Comment cela va-t-il se passer pour les enfants qui quittent l’école à cause de problèmes de harcèlement scolaire ou d’inadaptation du système de l’éducation nationale, et qui ne peuvent pas payer les frais de scolarité pour une école hors-contrat ?

Vous avez raison de parler non du harcèlement scolaire, qui cible les élèves de plus en plus jeunes, et qui est le fait d’autres élèves et de professeurs, mais aussi d’inadaptation au système de l’Education nationale. Il est pratiquement impossible de répertorier systématiquement tous les maux dont peuvent souffrir les enfants à l’école. Précisément parce que ces maux ont des origines et des manifestations multiples. Il y a le harcèlement, mais aussi le sentiment d’ostracisme et d’isolement dont souffrent beaucoup les enfants à haut potentiel par exemple… Ces enfants auront du mal à trouver des solutions si, demain, la loi limitait l’instruction à domicile à des cas qui ne pourront jamais être identifiés de façon rigoureuse ou exhaustive.

Dans un premier temps, les familles feront valoir des raisons de santé, difficiles à expliquer, à dévoiler et, encore une fois, à justifier sans que cela ne cause de préjudice aux enfants pour continuer l’école à la maison. Ensuite, elles risquent de se soumettre à une obligation qui, si elle tient – à supposer qu’elle franchisse la barre des recours qui risquent de se dresser contre elle – sera susceptible hélas de nourrir la défiance à l’égard de l’école de la République, qui, d’après la loi et la Constitution, est l’une des voies possibles de l’enseignement dans notre pays. Pas la seule et l’unique.

Cette mesure pourrait-elle ne pas passer, de par son caractère anticonstitutionnel ?

Sans être juriste, je peux me risquer à dire que le projet heurtera autant la sensibilité des Français qu’il se heurtera aux limites inhérentes à sa constitutionnalité, sans doute très partiellement et partiellement constitutionnelle…

Le Président a également annoncé un contrôle encore plus resserré des établissements hors contrat. Vos établissements se sentent-ils concernés par ces futures mesures ?

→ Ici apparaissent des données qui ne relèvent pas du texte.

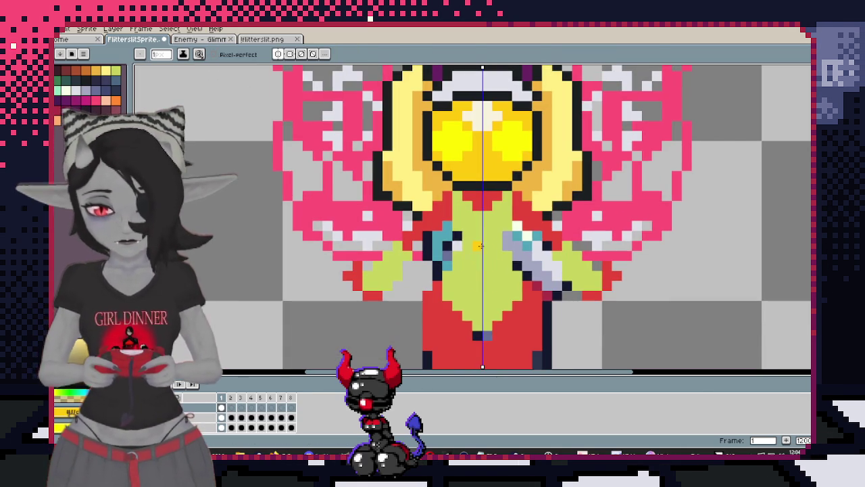
Bucket-fill the red body and legs gold and the lime torso pale lavender
{"action": "key", "text": "g"}
{"action": "left_click", "coordinate": [464, 343]}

Je n’oserais pas dire « nos » écoles ! Aujourd’hui, Créer son école interagit aux côtés d’Educ’France et de la fondation Kairos, qui, respectivement, informent et soutiennent les écoles libres. Je note avec beaucoup d’intérêt que cette expression déplaît aux ennemis de la liberté scolaire. Nous l’avons adopté par amour de la liberté, et pour rappeler l’origine du combat pour la liberté scolaire. Une école indépendante, responsable et qui veut rendre libre. L’école publique n’est pas la seule qui forme des esprits libres et épanouis. Il suffit de regarder le succès des écoles indépendantes pour s’en convaincre… Cette parenthèse close, Créer son école, elle, accompagne et forme les créateurs et les directeurs depuis 2005. C’est aujourd’hui l’association la plus reconnue en la matière. Mais pour répondre directement à votre question, oui, nous redoutons les mesures annoncées pour deux raisons.

D’abord, nous estimons qu’un nouveau tour de vis sur le hors-contrat, pas même deux ans après la loi Gatel d’avril 2018 vient conforter l’idée que la liberté scolaire est une liberté qui dérange. C’est paradoxal, puisque la liberté scolaire est une liberté qui est au service de la diversité et du pluralisme. Quand une liberté dérange, on dit qu’elle déroge. Et dans le cas d’espèce, cette liberté déroge au rêve d’une « école du commun », dont tous les petits Français sortiraient suffisamment instruits, forts et libres. Personne ne croit à cette légende, quoi qu’elle soit très séduisante. Le rêve de la IIIe a vécu. Il faut construire l’école du XXIe siècle. Une école libre, pluraliste, qui convienne à chaque enfant, donc a tous les enfants. Prétendre fermer une école comme on ferme un café pour lutter contre un virus, c’est très bien s’il s’agit d’une école qui pose problème. Dans les faits, l’Etat dispose des moyens de détecter les signaux faibles dans certaines écoles, des signaux qui existent, qui sont rapportés par le renseignement territorial par exemple. Qu’en fait-il ? Souvent peu de chose, parce que notre régime de libertés publiques est extraordinairement protecteur. Pour le meilleur et pour le pire. Toutes les écoles libres vont se sentir visées, alors que seule une minorité d’entre elles pose problème. Au regard du séparatisme bien sûr, mais celui-ci ne se réduit pas au séparatisme islamiste : que dire, par exemple, de ces écoles qui sont en connivence avec des organisations douteuses, tournées vers le bien-être de l’enfant, qui enseignent plus volontiers l’astrologie que les fondamentaux du Français ou des mathématiques ?…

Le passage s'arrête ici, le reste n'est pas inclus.